I get this every now and then when running some ruby / c++ methods from
within rails.
It looks like ruby’s garbage collector once again makes bad decisions…

Program received signal SIGSEGV, Segmentation fault.
[Switching to Thread 47432141183712 (LWP 30617)]
garbage_collect () at gc.c:1184
1184 if (!(p->as.basic.flags & FL_MARK)) {

I’ve posted the bug to the ruby bug hunting system but haven’t heard
nothing yet. I think this is the biggest problem with ruby. The core
development is slow and badly maintained.

Check http://www.ruby-forum.com/topic/170608#new it has some recent GC
patches that might help. Also could submit a report to
redmine.ruby-lang.org [esp. if reproducible].
Thanks!
-=R


#8

Roger P. wrote:

I get this every now and then when running some ruby / c++ methods from
within rails.
It looks like ruby’s garbage collector once again makes bad decisions…

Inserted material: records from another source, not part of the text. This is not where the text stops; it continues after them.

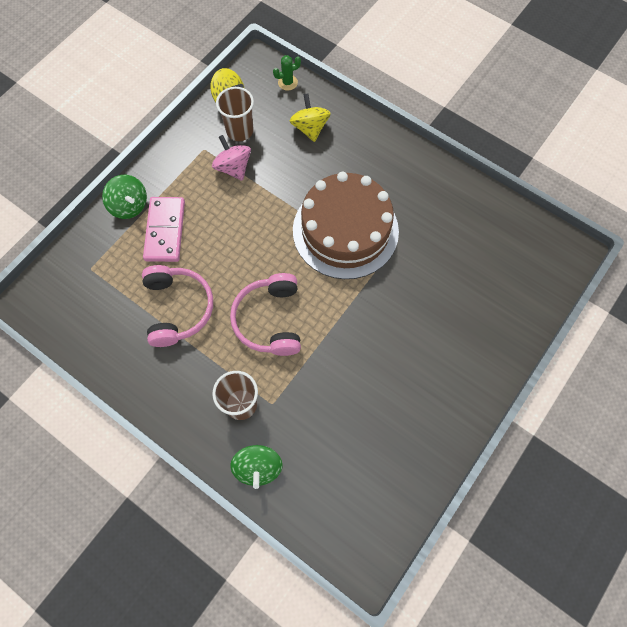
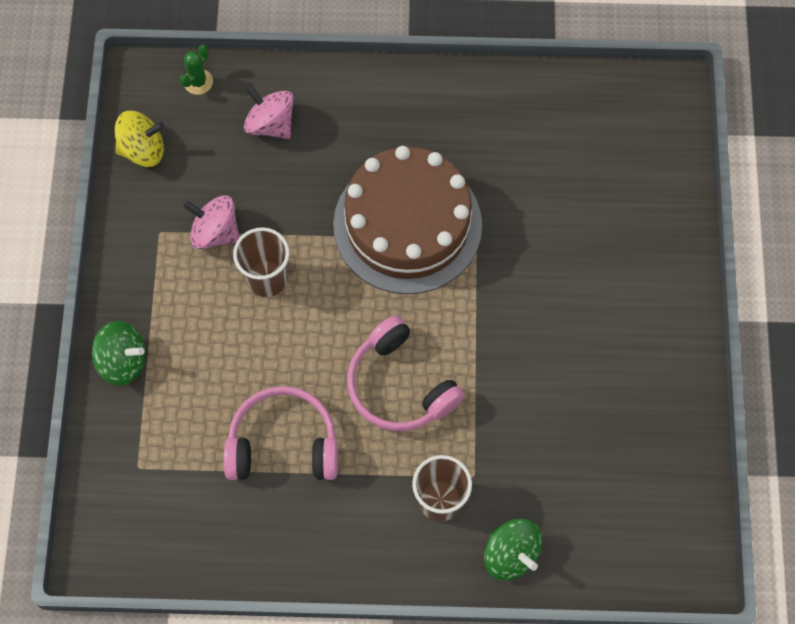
camera: 35 degrees left, 0 degrees up
(165, 231) = (193, 363): pink domino -> none
(178, 308) = (283, 443): pink headphones -> pink headphones turned 45 degrees counterclockwise
(240, 131) = (186, 181): brown cup -> brown cup (267, 278)
(310, 128) = (271, 124): yellow spinning top -> pink spinning top

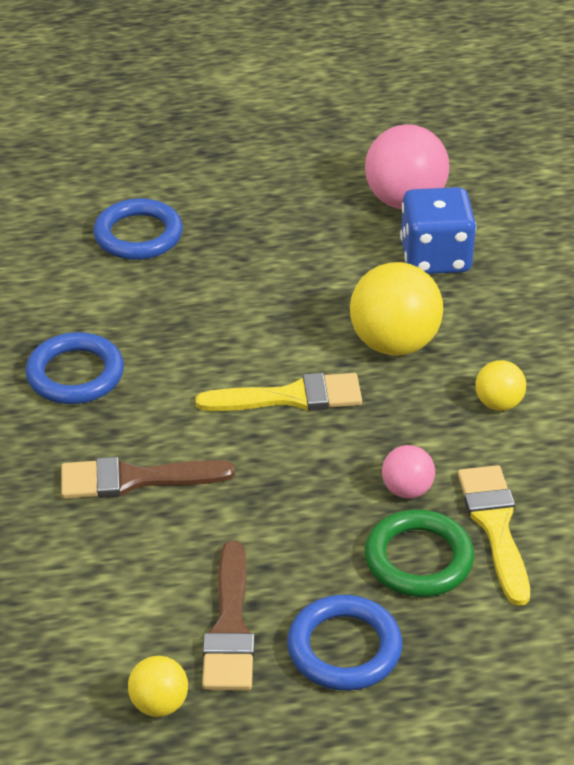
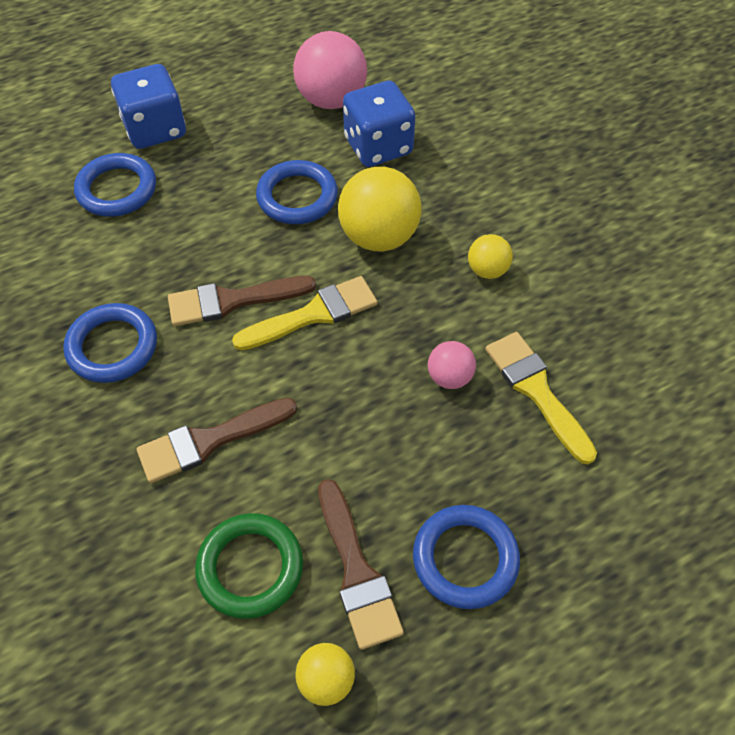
camera: 20 degrees left, 15 degrees up
(201, 187) = (155, 129): none -> blue dice
(212, 364) = (232, 301): none -> brown brush
(323, 285) = (297, 197): none -> blue ring
(418, 559) = (488, 444): green ring -> green ring (250, 568)

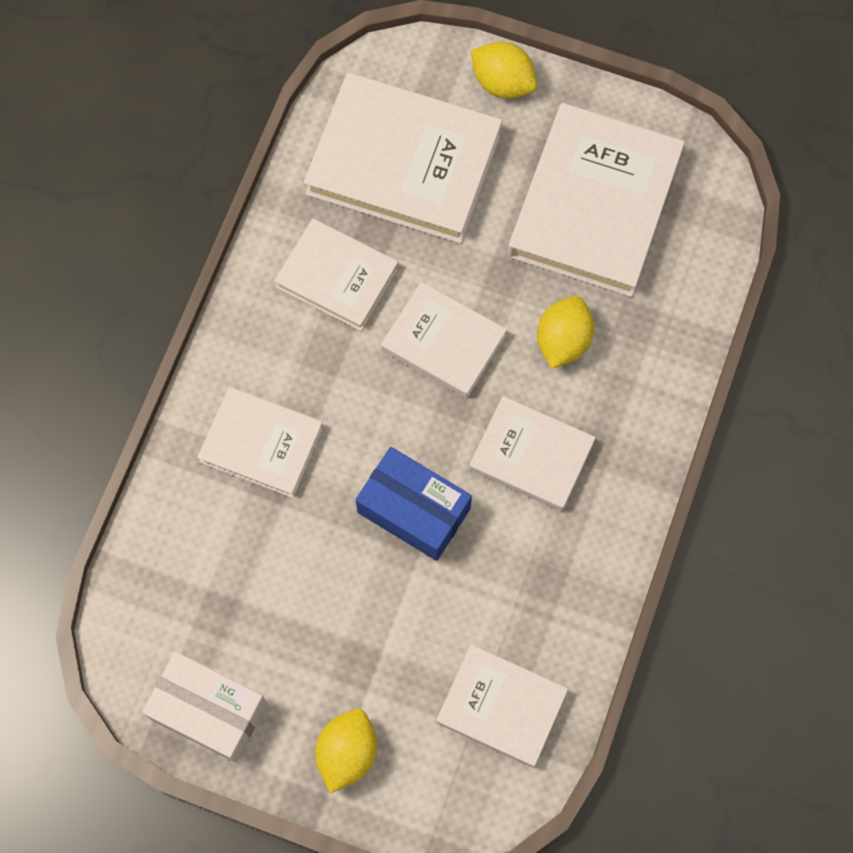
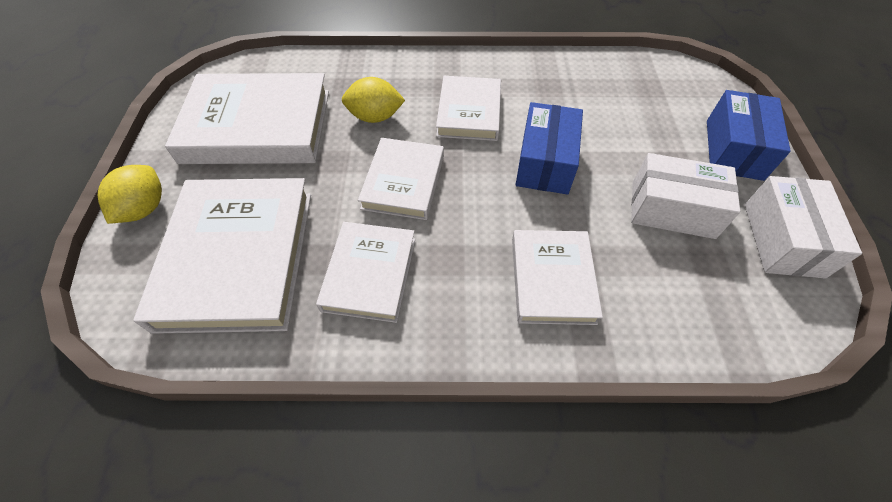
camera: 110 degrees left, 15 degrees down
(292, 616) = (672, 209): none -> white box
(347, 752) = (734, 149): yellow lemon -> blue box
(501, 707) = (641, 86): white book -> none

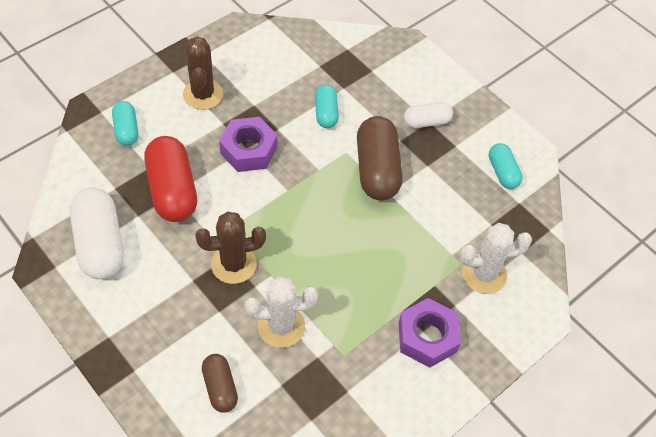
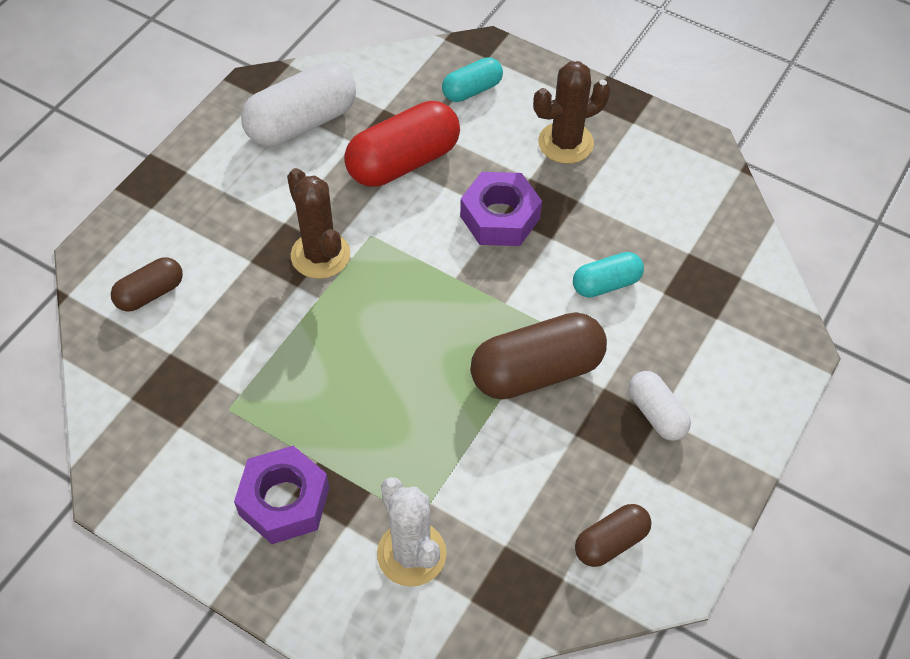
camera: 75 degrees right, 0 degrees up
(281, 326) = (249, 330): white cactus -> none
(502, 172) = (611, 542): turquoise capsule -> brown capsule

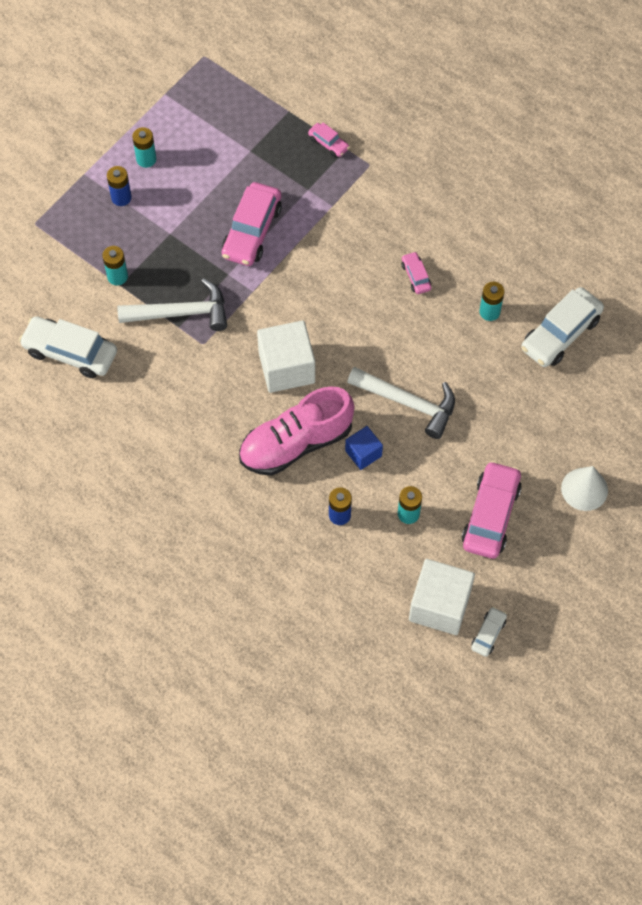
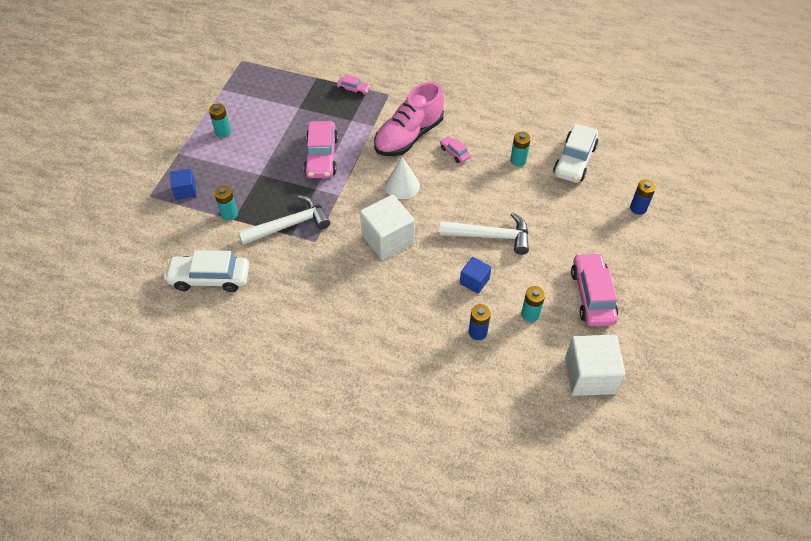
camera: 20 degrees left, 10 degrees down
(77, 229) = (185, 191): none -> blue cube
(121, 197) = (213, 161): blue battery -> blue battery (638, 208)
(296, 443) = (419, 290): pink shoe -> pink shoe (409, 136)
(488, 634) = (638, 384): white car -> none
(584, 489) = (649, 256): white cone -> white cone (402, 185)

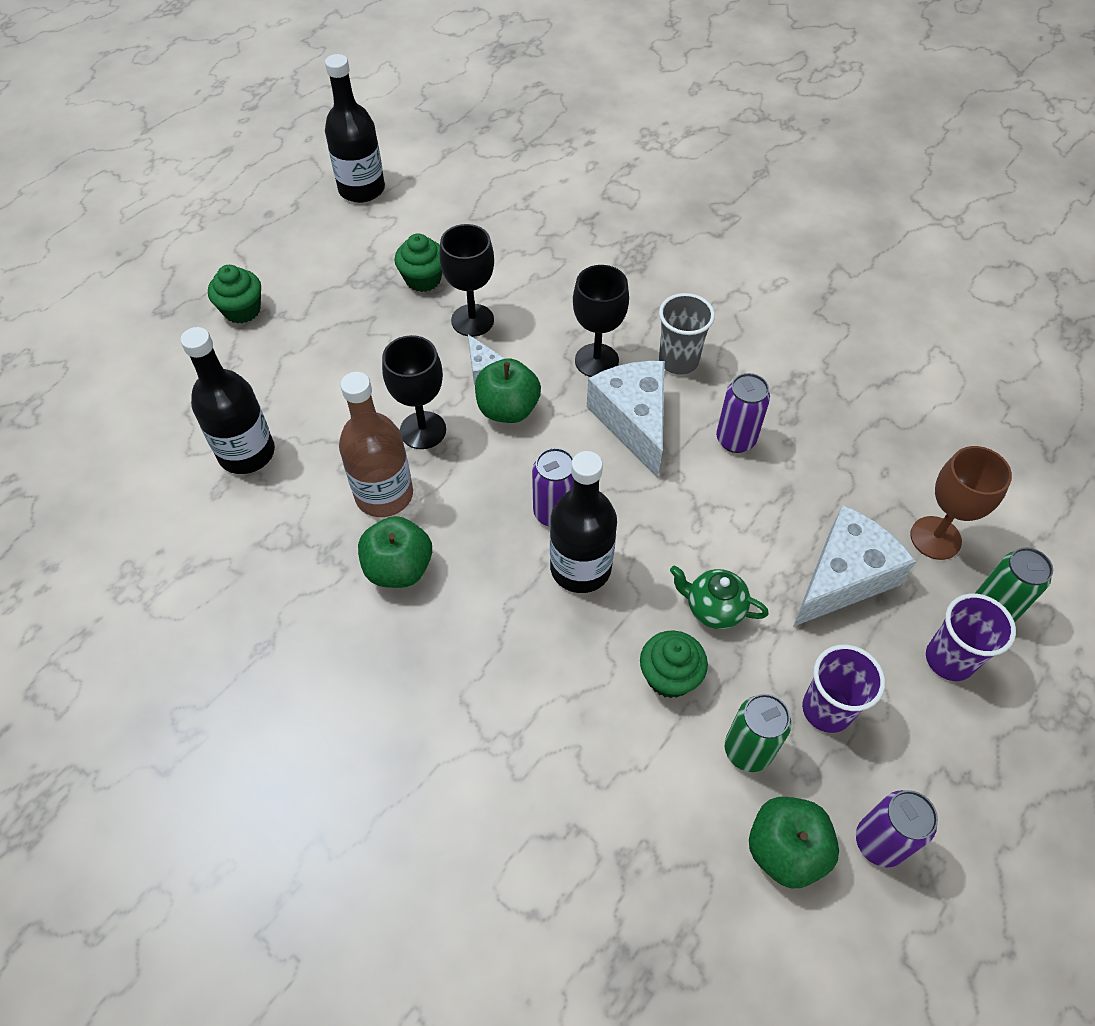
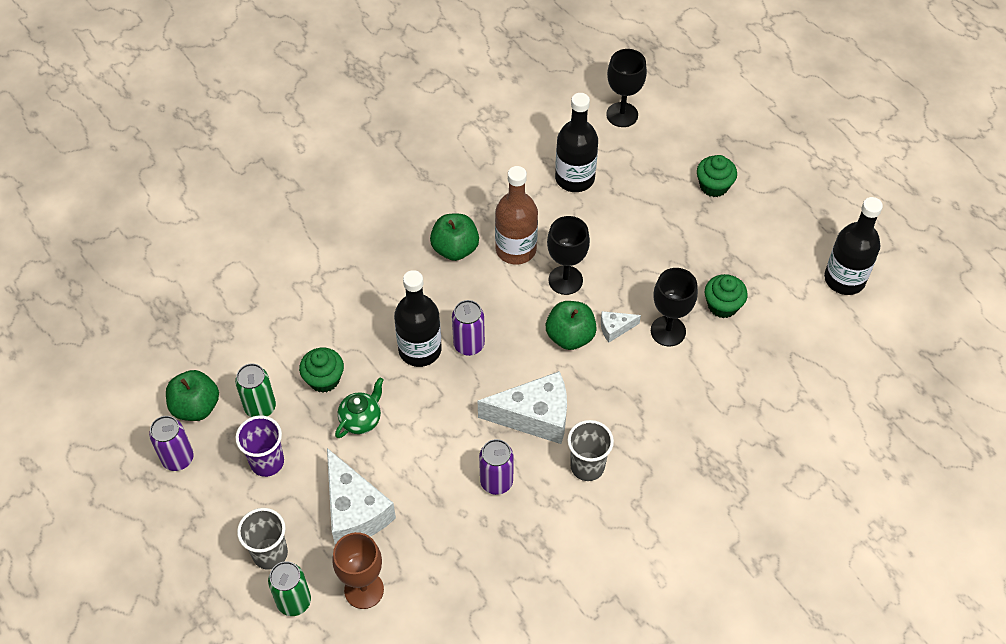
camera: 105 degrees right, 0 degrees up
(596, 361) = (603, 407): black goblet -> black goblet (622, 115)
(949, 659) = (270, 553): purple cup -> grey cup

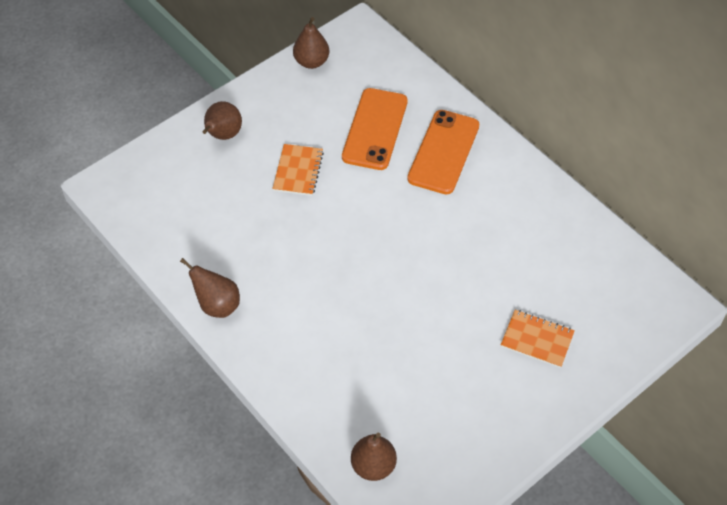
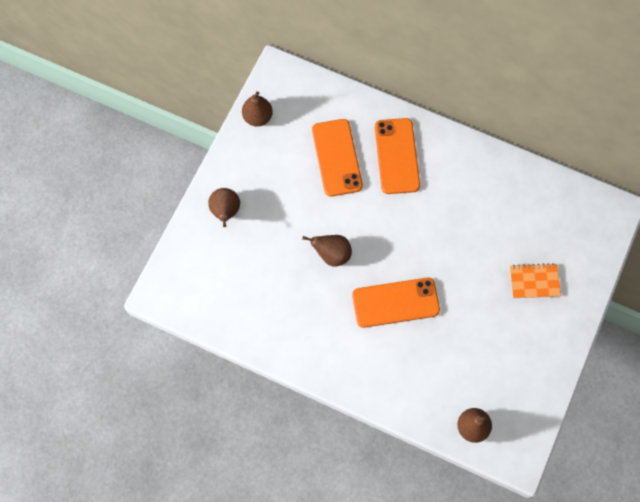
camera: 25 degrees left, 15 degrees up
(217, 305) = (300, 355): brown pear -> brown pear (332, 254)
(298, 171) = (299, 218): orange notebook -> none
(357, 296) = (395, 303): none -> orange phone

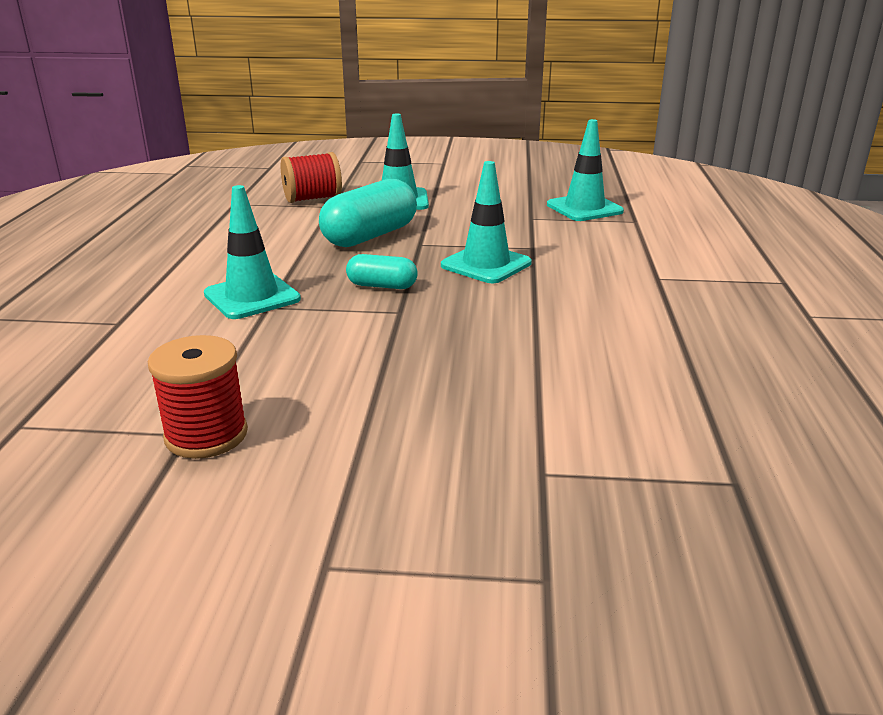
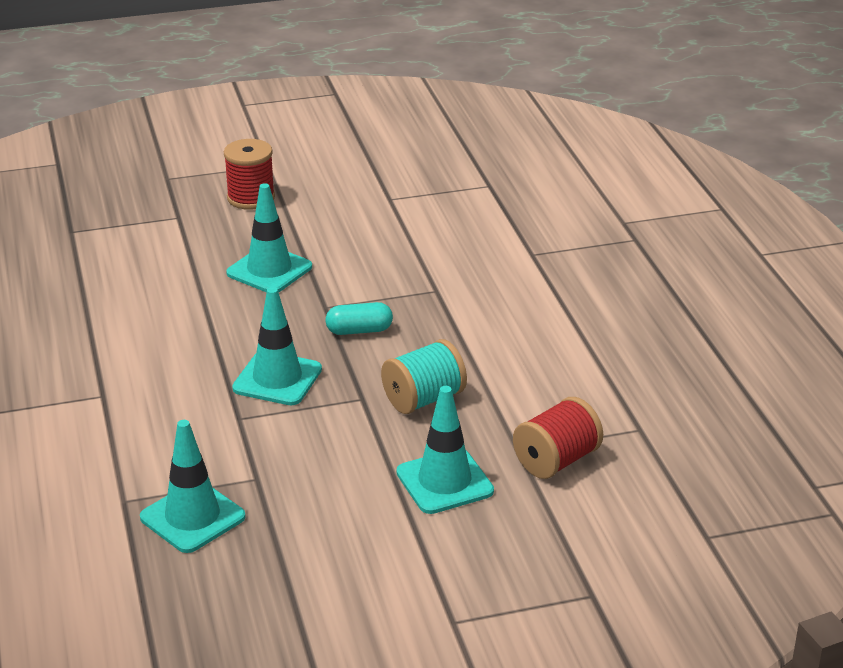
camera: 160 degrees right, 5 degrees up
(206, 435) = (377, 200): red spool -> red spool (251, 198)
(252, 297) = (459, 296): turquoise traffic cone -> turquoise traffic cone (269, 270)
(370, 236) = (423, 399): turquoise capsule -> turquoise spool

Program received signal SIGSEGV, Segmentation fault.
[Switching to Thread 47432141183712 (LWP 30617)]
garbage_collect () at gc.c:1184
1184 if (!(p->as.basic.flags & FL_MARK)) {

I’ve posted the bug to the ruby bug hunting system but haven’t heard
nothing yet. I think this is the biggest problem with ruby. The core
development is slow and badly maintained.

Check http://www.ruby-forum.com/topic/170608#new it has some recent GC
patches that might help. Also could submit a report to
redmine.ruby-lang.org [esp. if reproducible].
Thanks!
-=R

Hi Roger and thanks for the info.

I’ll see if I can try this out. The wrapper code is made with Swig so it
could be a swig problem. This is whay makes it soo hard to debug.

Cheers,
Henke